- _WRITTEN TASK_:
In the data below, find each line that contains the word "Unterstützung" and copy it.

BEGIN

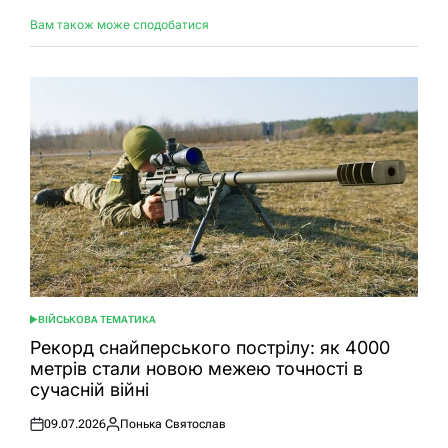
Вам також може сподобатися
ВІЙСЬКОВА ТЕМАТИКА
ОПУБЛІКУВАТИ
У
Рекорд снайперського пострілу: як 4000
метрів стали новою межею точності в
сучасній війні
09.07.2026
Понька Святослав
Оприлюднено
Опубліковано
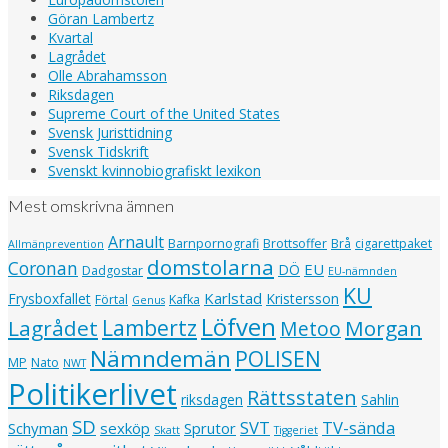
Göran Lambertz
Kvartal
Lagrådet
Olle Abrahamsson
Riksdagen
Supreme Court of the United States
Svensk Juristtidning
Svensk Tidskrift
Svenskt kvinnobiografiskt lexikon
Mest omskrivna ämnen
Arnault
Barnpornografi
Brottsoffer
Brå
cigarettpaket
Allmänprevention
domstolarna
Coronan
EU
DÖ
Dadgostar
EU-nämnden
KU
Karlstad
Frysboxfallet
Kristersson
Förtal
Kafka
Genus
Löfven
Lagrådet
Lambertz
Morgan
Metoo
Nämndemän
POLISEN
MP
Nato
NWT
Politikerlivet
Rättsstaten
riksdagen
Sahlin
SD
SVT
TV-sända
Schyman
sexköp
Sprutor
Skatt
Tiggeriet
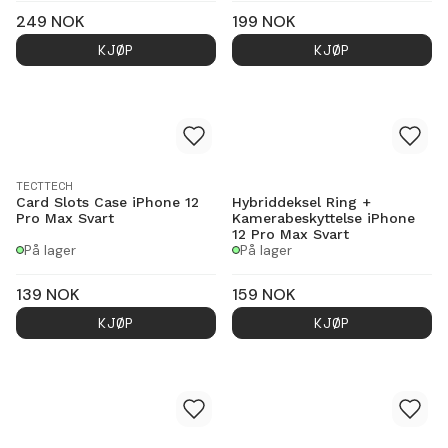
249
NOK
199
NOK
KJØP
KJØP
TECTTECH
Card Slots Case iPhone 12
Hybriddeksel Ring +
Pro Max Svart
Kamerabeskyttelse iPhone
12 Pro Max Svart
På lager
På lager
139
NOK
159
NOK
KJØP
KJØP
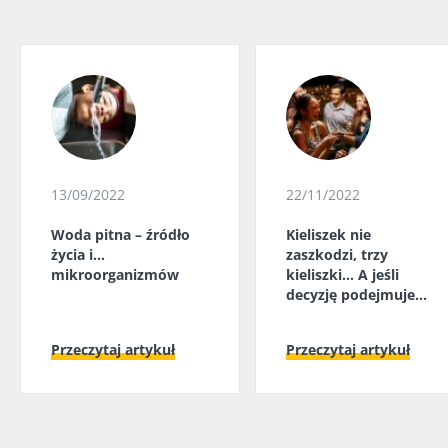
13/09/2022
22/11/2022
Woda pitna – źródło
Kieliszek nie
życia i...
zaszkodzi, trzy
mikroorganizmów
kieliszki... A jeśli
decyzję podejmuje
mikrobiota jelitowa?
Przeczytaj artykuł
Przeczytaj artykuł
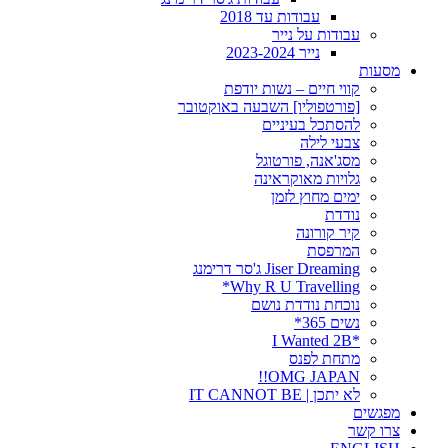
עבודות עד 2018
עבודות על נייר
נייר 2023-2024
מסעות
קווי חיים – נשות יודפת
[פורטפוליו] השבעה באוקטובר
להסתכל בעיניים
צבעי לילה
מסג'אנה, פורטוגל
גלויות מאוקראינה
ימים מחוץ לזמן
נודדת
קיר קורונה
המרפסת
Jiser Dreaming ג'סר דרימנג
Why R U Travelling*
נוכחת נודדת נושם
נשים 365*
*I Wanted 2B
מתחת לפנס
OMG JAPAN!!
לא יתכן | IT CANNOT BE
מפגשים
צרו קשר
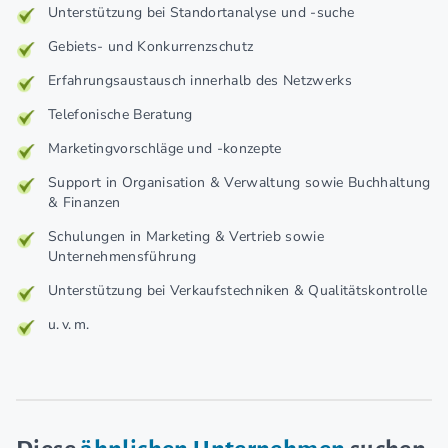
Unterstützung bei Standortanalyse und -suche
Gebiets- und Konkurrenzschutz
Erfahrungsaustausch innerhalb des Netzwerks
Telefonische Beratung
Marketingvorschläge und -konzepte
Support in Organisation & Verwaltung sowie Buchhaltung
& Finanzen
Schulungen in Marketing & Vertrieb sowie
Unternehmensführung
Unterstützung bei Verkaufstechniken & Qualitätskontrolle
u. v. m.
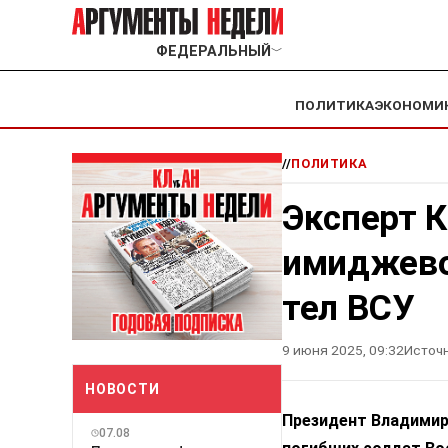
ФЕДЕРАЛЬНЫЙ
﹀
ПОЛИТИКА
ЭКОНОМИ
//
ПОЛИТИКА
Эксперт К
имиджево
тел ВСУ
9 июня 2025, 09:32
Источн
НОВОСТИ
Президент Владимир
07.08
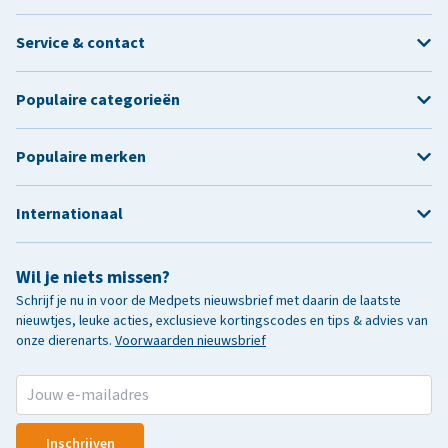
Service & contact
Populaire categorieën
Populaire merken
Internationaal
Wil je niets missen?
Schrijf je nu in voor de Medpets nieuwsbrief met daarin de laatste
nieuwtjes, leuke acties, exclusieve kortingscodes en tips & advies van
onze dierenarts.
Voorwaarden nieuwsbrief
Inschrijven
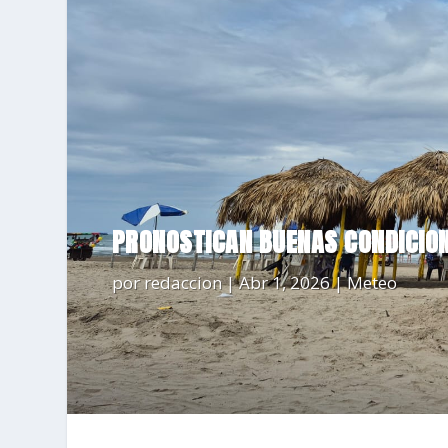
PRONOSTICAN BUENAS CONDICION
por
redaccion
|
Abr 1, 2026
|
Meteo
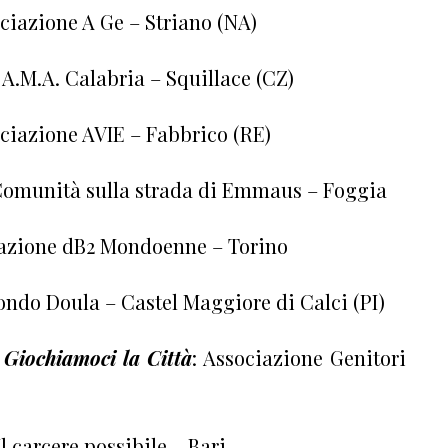
ociazione A Ge – Striano (NA)
 A.M.A. Calabria – Squillace (CZ)
ociazione AVIE – Fabbrico (RE)
 Comunità sulla strada di Emmaus – Foggia
iazione dB2 Mondoenne – Torino
ondo Doula – Castel Maggiore di Calci (PI)
 Giochiamoci la Città
: Associazione Genitori
Il carcere possibile – Bari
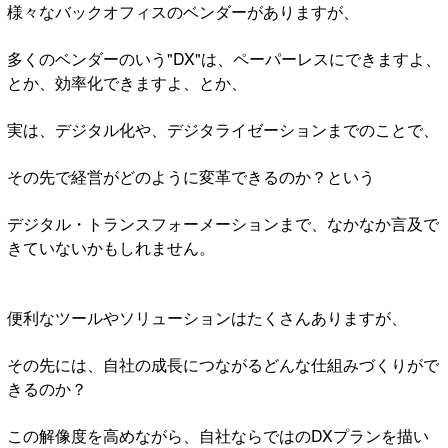
様々なバックオフィスのベンダーがありますが、
多くのベンダーのいう"DX"は、ペーパーレスにできますよ、
とか、効率化できますよ、とか、
実は、デジタル化や、デジタライゼーションまでのことで、
その先で経営がどのように変革できるのか？という
デジタル・トランスフォーメーションまで、なかなか言及で
きていないかもしれません。
便利なツールやソリューションはたくさんありますが、
その先には、自社の成長につながるどんな仕組みづくりがで
きるのか？
この解像度を高めながら、自社ならではのDXプランを描い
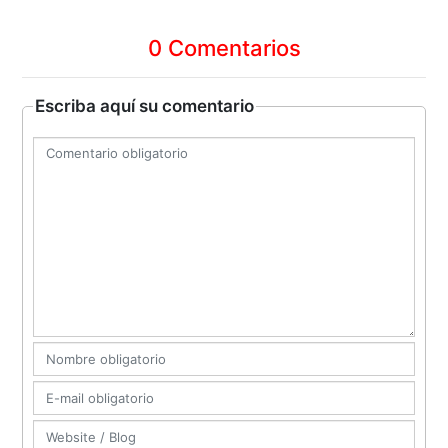
0 Comentarios
Escriba aquí su comentario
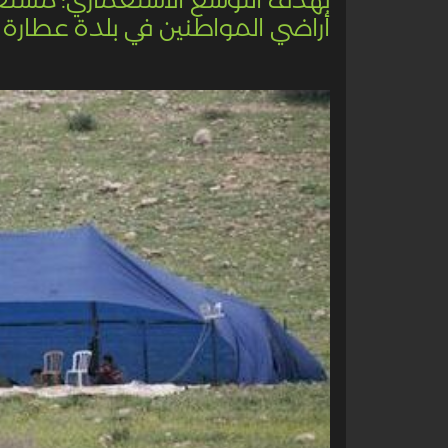
أراضي المواطنين في بلدة عطارة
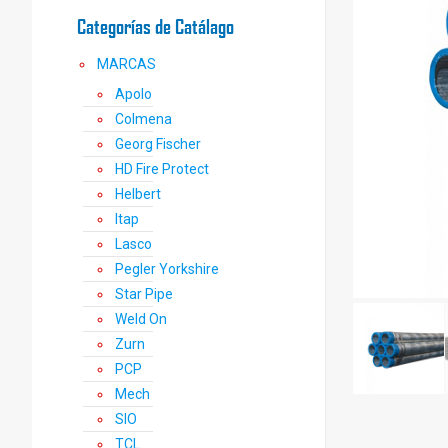
Categorías de Catálago
MARCAS
Apolo
Colmena
Georg Fischer
HD Fire Protect
Helbert
Itap
Lasco
Pegler Yorkshire
Star Pipe
Weld On
Zurn
PCP
Mech
SIO
TCL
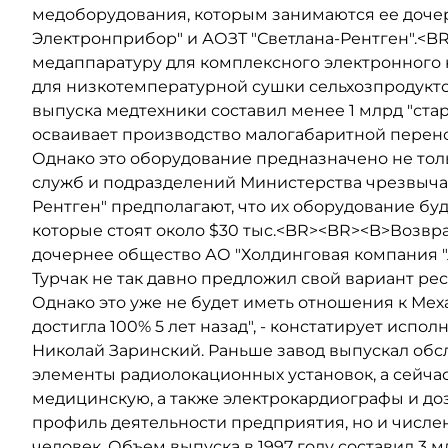
медоборудования, которым занимаются ее дочер
Электронприбор" и АОЗТ "Светлана-Рентген".<B
медаппаратуру для комплексного электронного 
для низкотемпературной сушки сельхозпродуктов
выпуска медтехники составил менее 1 млрд "ста
осваивает производство малогабаритной перен
Однако это оборудование предназначено не толь
служб и подразделений Министерства чрезвыча
Рентген" предполагают, что их оборудование буд
которые стоят около $30 тыс.<BR><BR><B>Возвр
дочернее общество АО "Холдинговая компания "
Турчак не так давно предложил свой вариант рест
Однако это уже не будет иметь отношения к Мех
достигла 100% 5 лет назад", - констатирует исп
Николай Заринский. Раньше завод выпускал об
элементы радиолокационных установок, а сейчас
медицинскую, а также электрокардиографы и до
профиль деятельности предприятия, но и численн
человек. Объем выпуска в 1997 году составил 3 м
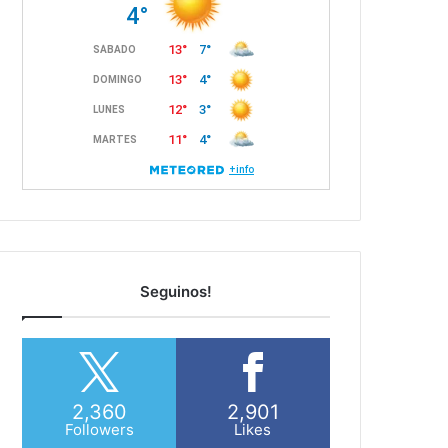
Seguinos!
2,360
2,901
Followers
Likes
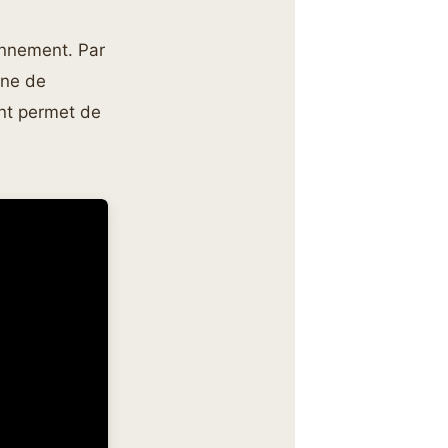
onnement. Par
one de
nt permet de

END

- _SOLUTION FOR THIS EXERCISE_:
Unterstützung bei Standortanalyse und -suche
Unterstützung bei Verkaufstechniken & Qualitätskontrolle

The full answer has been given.